Quality metrics for bounding boxes

In this chapter, we’ll explore the different metrics that could interest us.

Precision

The precision is a metric that tells us how good is the our model detecting the objects and distinguish them from the background or other classes.

$$ \dfrac{TP}{TP + FP} $$

So, we compute it dividing the True Positives (correct detections) with the sum of the correct detections and the bad detections.

If you observe, this metric doesn’t represent if we detect all the objects, just if the few we have pointed are correct or not. If we point 10 out of 100 objects that we should have detected in the class A, but don’t miss none of these 10, we have a precission of 100%! So, this is why we use Recall, in this example would be 10%.

Recall

The recall is the metric that tells us how good is the model detecting all the objects of interest instead of detecting THE object we are interested in.

$$ \dfrac{TP}{TP + FN} = \dfrac{TP}{GT} $$

It is computed as the division between the correct detections and the correct detections plus the detections we missed. This is equal as correct detections divided by the number of ground truths we have.

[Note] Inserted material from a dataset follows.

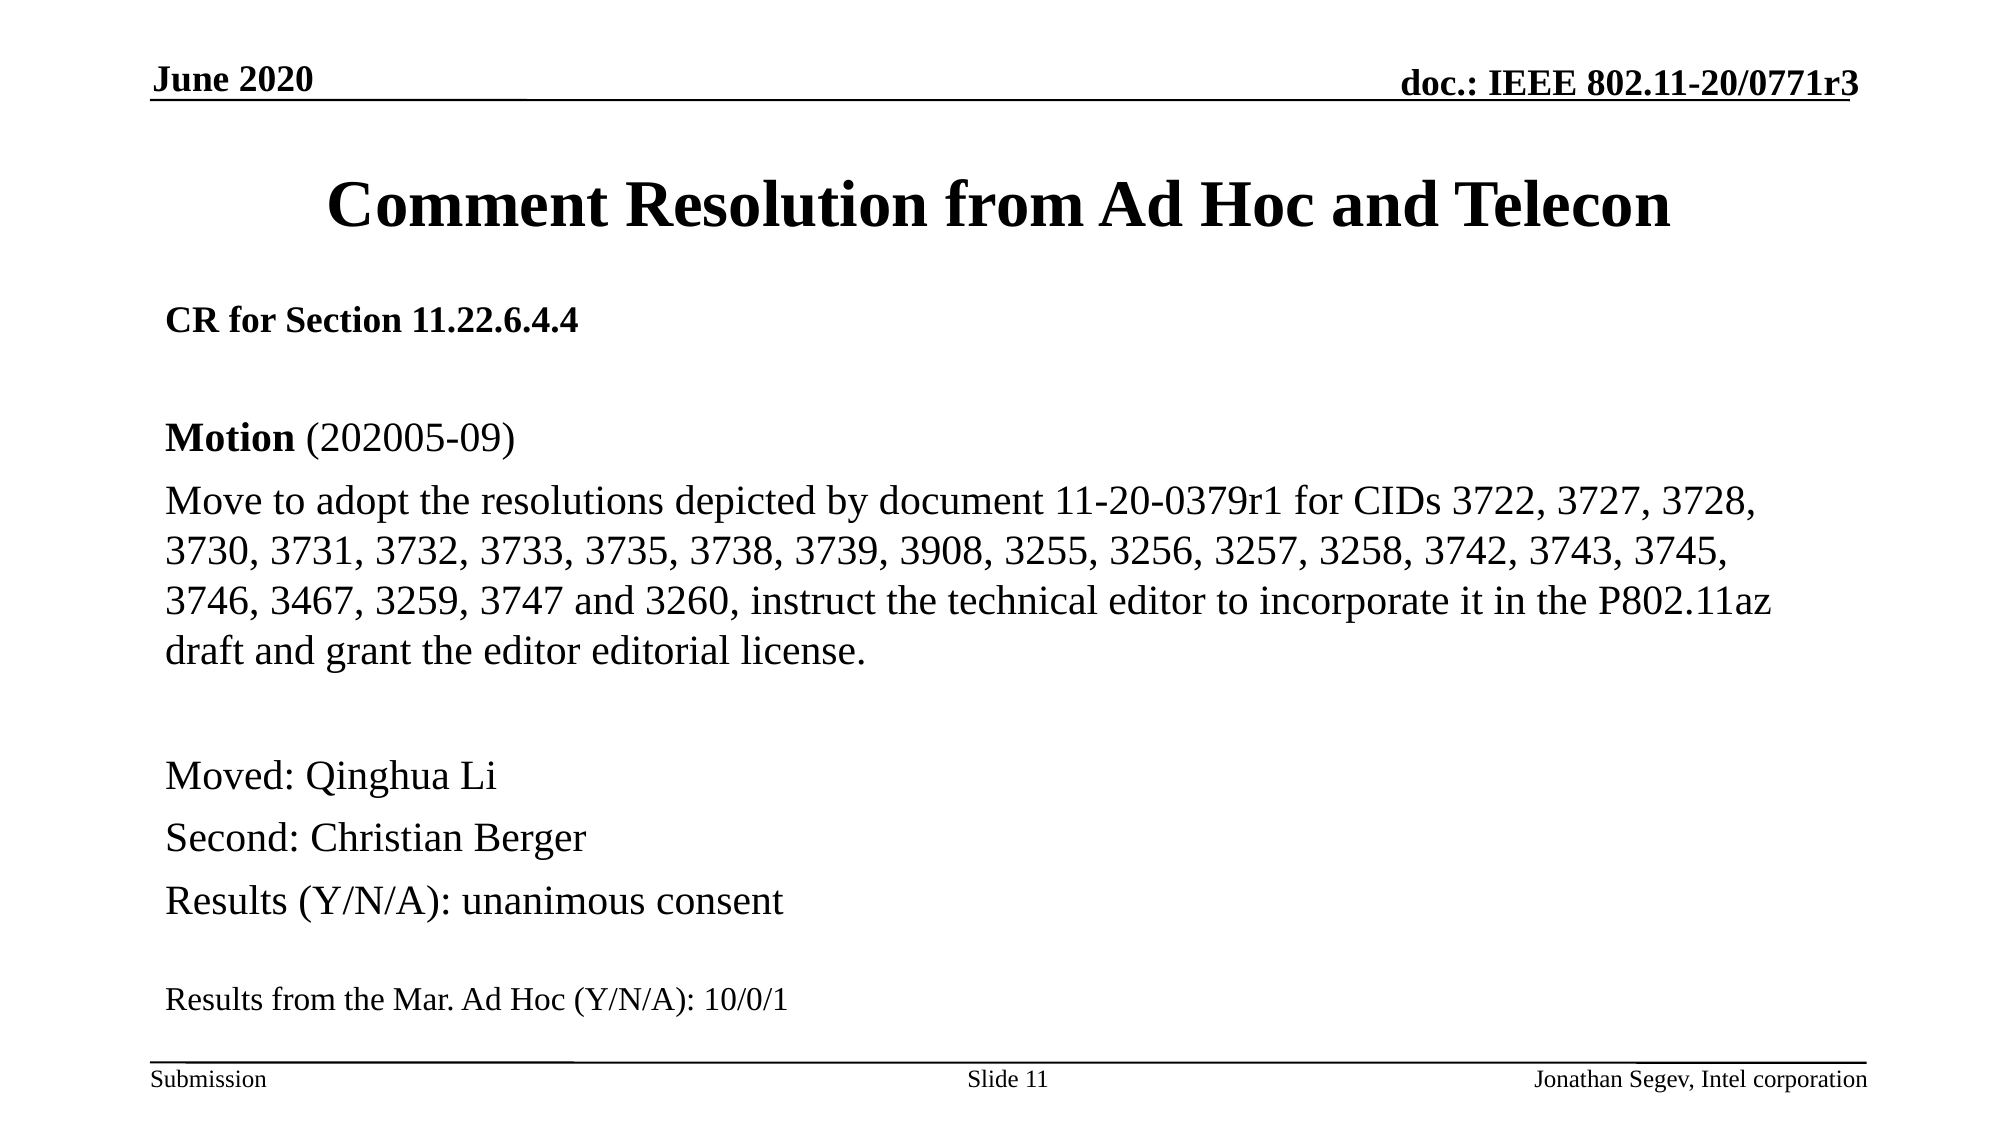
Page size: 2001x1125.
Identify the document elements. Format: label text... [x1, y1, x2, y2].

Note that this metric doesn’t represent if we detected something that isn’t an object, so, if we have 100 objects but we detect 1000 objects, in this case, correctly detecting the 100 we should detect, we hace a Recall of 100%! This is why we use precission too. In this example the precision would be 10%.

Mean Average Precission 50-95 - Quality of BBoxes

Average Precission is the area above the Precission - Recall curve. To compute AP we will need to compute the Precission and Recall over all the predictions the model has made in all the images of the dataset.

First of all, for optimizing the compute, we’ll associate all the predictions in a dictionary with the object class as key and a list of tuples prediction bbox - image - confidance. And a dictionary of object class that contains a dictionary of image id that contains a list of Annotations of this image.

So, to compute the AP of one class, we select the corresponding list of tuples with the predictions, confidance and images and order it by descending confidence.